In a small town in the Old West a man returns after two years, having gone to make his fortune in California. Now he’s back for the woman he loves. . . only to find she’s become a whore.
From her side, she’s a woman who made a deal with the devil for her virginity, having given up on her old boyfriend coming back for her. When he does, drama ensues.
There isn’t much setting here: the town is hardly ever mentioned except for a quick trip to a few bars and his mother’s house. Most of the action takes place at her house outside town. Seems like the geographical vagueness was done on purpose, as it has nothing to do with the story, but as a geography major and fan of Westerns I would have liked a little more specificity. My other quibble is some repetitiveness about her situation that annoyed me, constant reminders of what we already know in order to gain more sympathy for her; put the hammer away already.

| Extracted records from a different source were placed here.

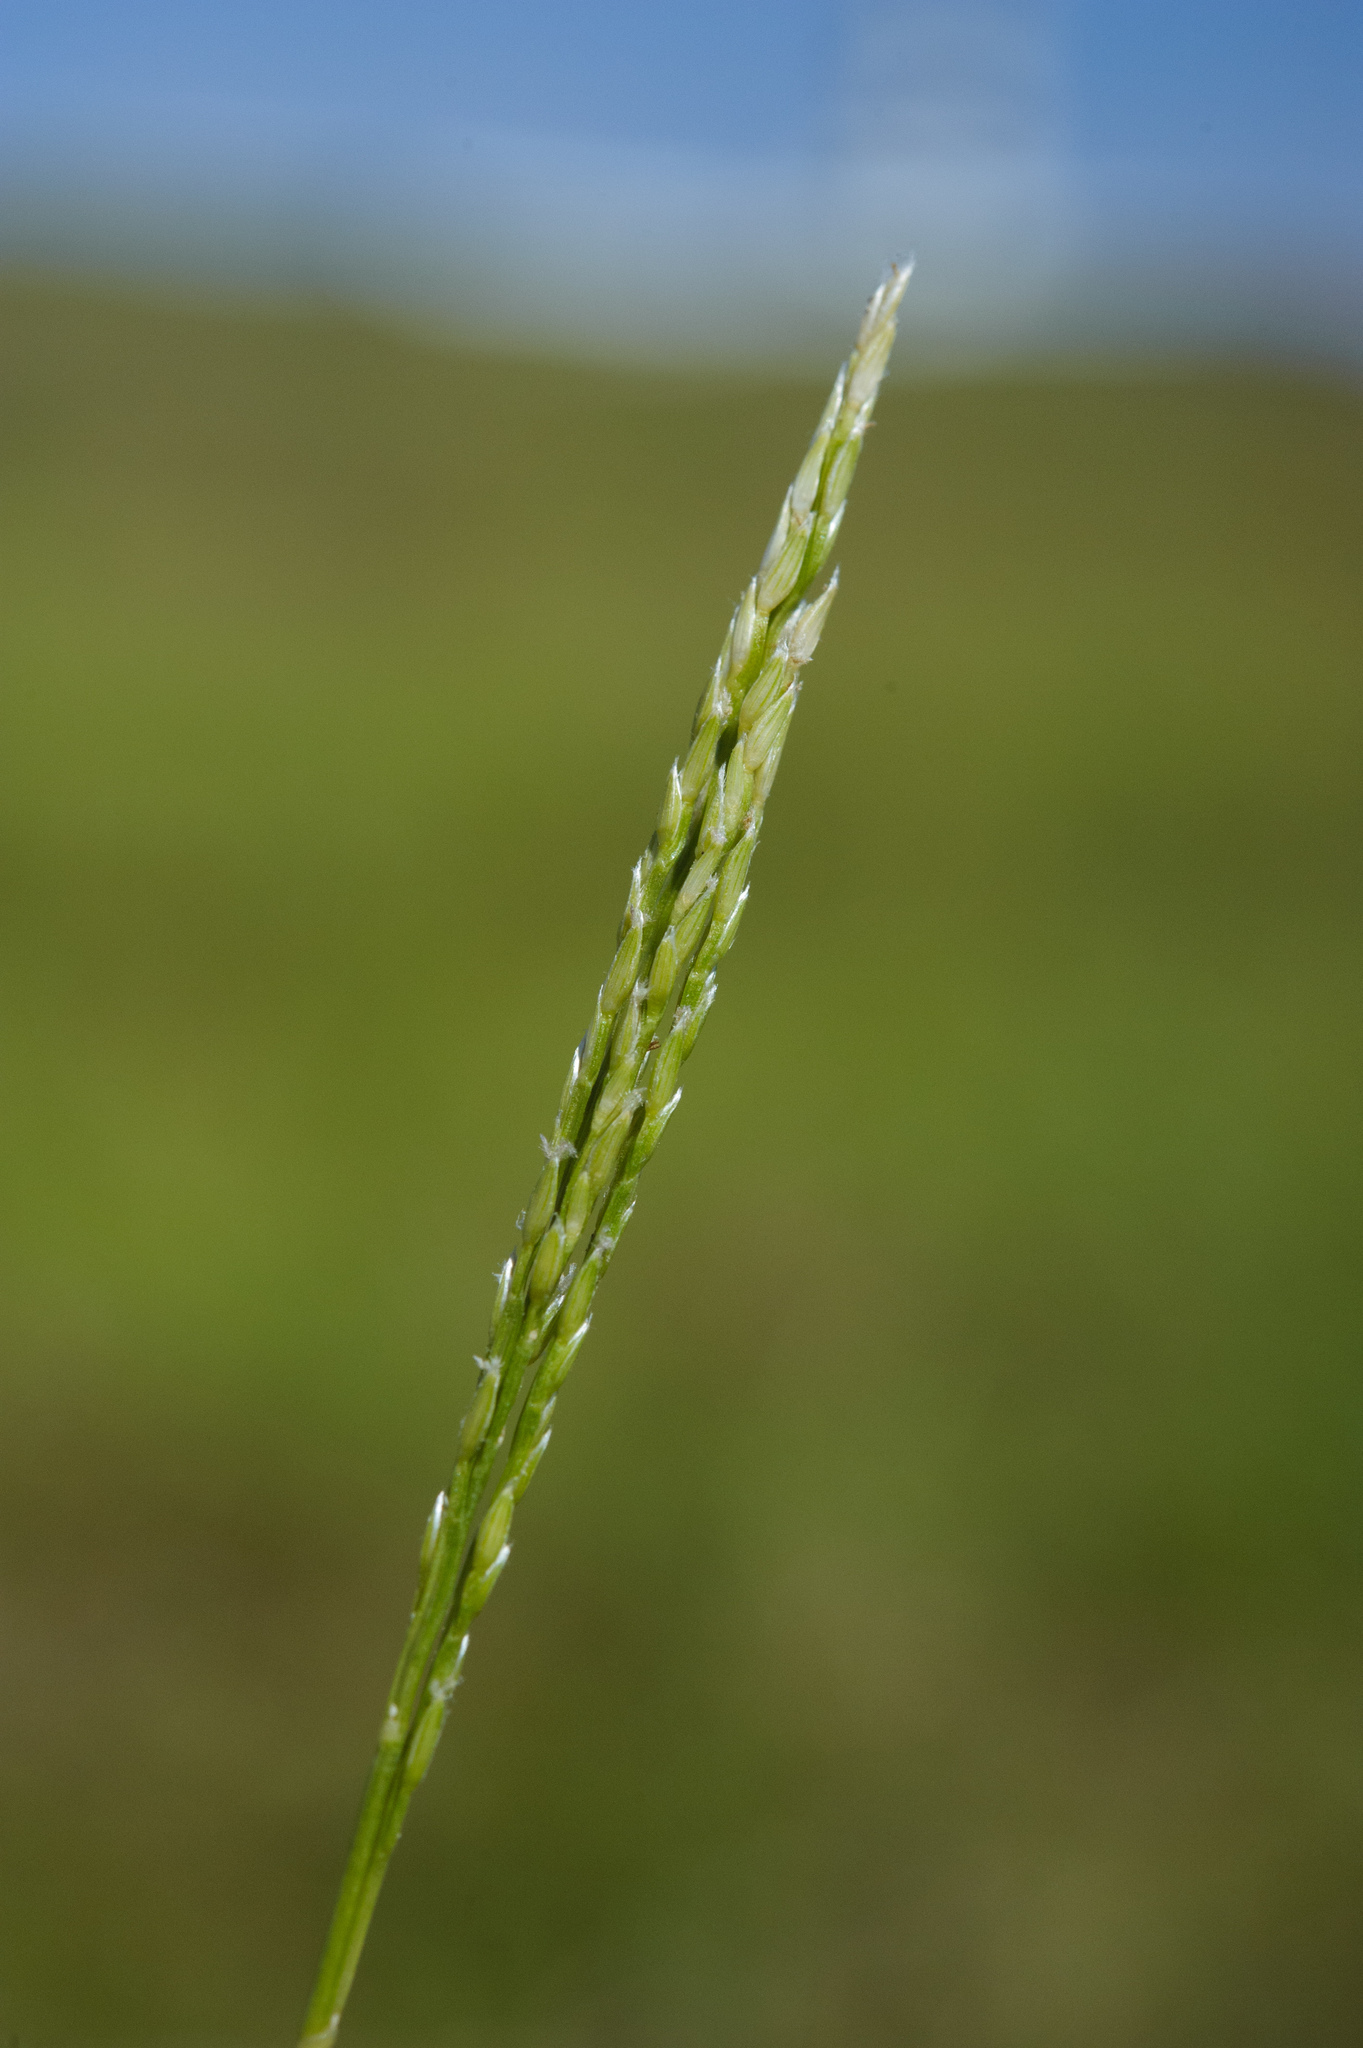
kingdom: Plantae
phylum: Tracheophyta
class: Liliopsida
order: Poales
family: Poaceae
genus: Digitaria
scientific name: Digitaria ciliaris
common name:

Toward the end there’s an interesting switch: whereas throughout the story he’s angry at her for not waiting for him and doing what she did, wanting to punish her, suddenly he’s the bad guy for going to a whore when he was in California, whereas she did it to stay alive. No doubt this is the point the author wanted to make, especially when he uses the excuse of “boys will be boys.” While I agree with the sentiment, it seems a bit out of place in this era of the past, but as an allegory it works.
Not that the writing itself was bad in any way, but once the misunderstandings and declarations of love were out of the way it read much better, smoother. The best moments are when they’re together and can almost admit their feelings for each other, which they finally do, as this is still a romance novel despite the premise.
3.5 rounded up to 4/5
Ostensively written by George Dubya Bush himself, this is an account of how he trained his little brother Jeb to be president despite all the personality quirks and family history working against him. It wasn’t till the bios at the end that I found out the actual writer was the guy who invented The Onion; everything fell into place at that moment.
This isn’t a laugh out loud comedy; this humor is insidious, subversive. . . subtle. When I read Dubya saying, “One of my favorite pastimes at as a boy was torturing frogs,” it explained so much. Another gem is “. . . failing at business—and failing big—is a long-standing Bush tradition.”
So if you like this sort of thing, with supposedly self-deprecating jabs—though often Dubya sees them as positives—this is perfect for you. If you think this kind of thing might offend you, just make sure no one sees you reading it, you’ll chuckle anyway.